16. Keyword Statistics

The Keywords tab gives detailed statistics about the keywords in a keyword list. The workflow is as simple as choosing a keyword list, specifying several calculation options, and clicking Calculate. This will produce a table showing the keyword list and several statistics for every keyword query in the list.

The nature of the information shown here potentially goes beyond what can be established in the Search tab.

Keyword stats

16.1. Configuration

All controls for configuring the calculation are placed on the left side of the tab. The options are divided into four groups:

  • Keyword list to use.
  • Filter to be applied.
  • Document fields to search in.
  • Statistics to be calculated.

At the top, the user can choose a previously uploaded keyword list or add one here. This uses the same collection of keyword lists as the Keyword Lists facet in the Search tab. Any list added in the facet can be used here and vice versa.
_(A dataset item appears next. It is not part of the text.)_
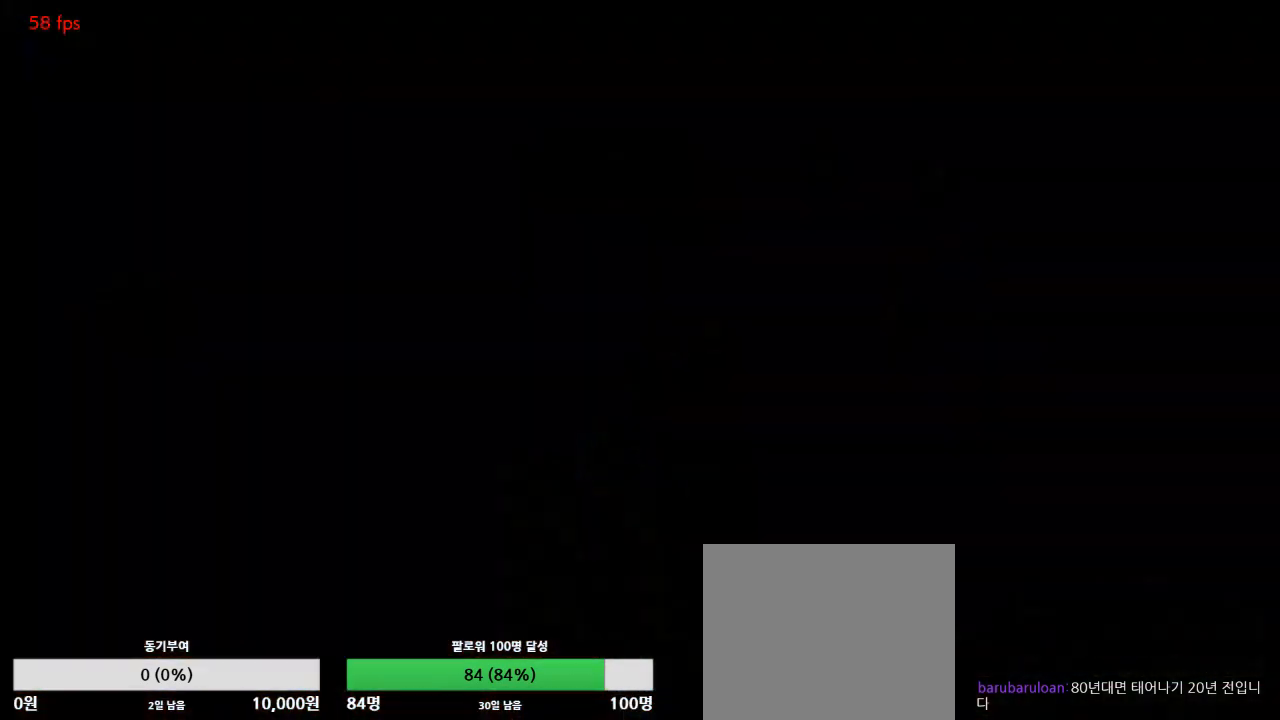
{"buttons": [], "left_stick": "center", "right_stick": "center", "events": []}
The second panel allows the searches performed to calculate keyword statistics to be filtered. When saved search is chosen as a filter, then the saved search is evaluated and its result is intersected with the result of each keyword search. For example, having keyword “letter” and saved search containing OCR search, including PDF documents and excluding a custodian would result in statistics calculated for items on which an OCR was done, containing the keyword “letter”, which is a PDF document and does not come from the custodian.

Although we call this functionality “keyword statistics”, the user can use the complete full-text search syntax here: wildcards, Boolean operators, phrase queries etc. are all available. Field-specific searches are also possible. When used in a query, these overrule the field settings set in the third panel.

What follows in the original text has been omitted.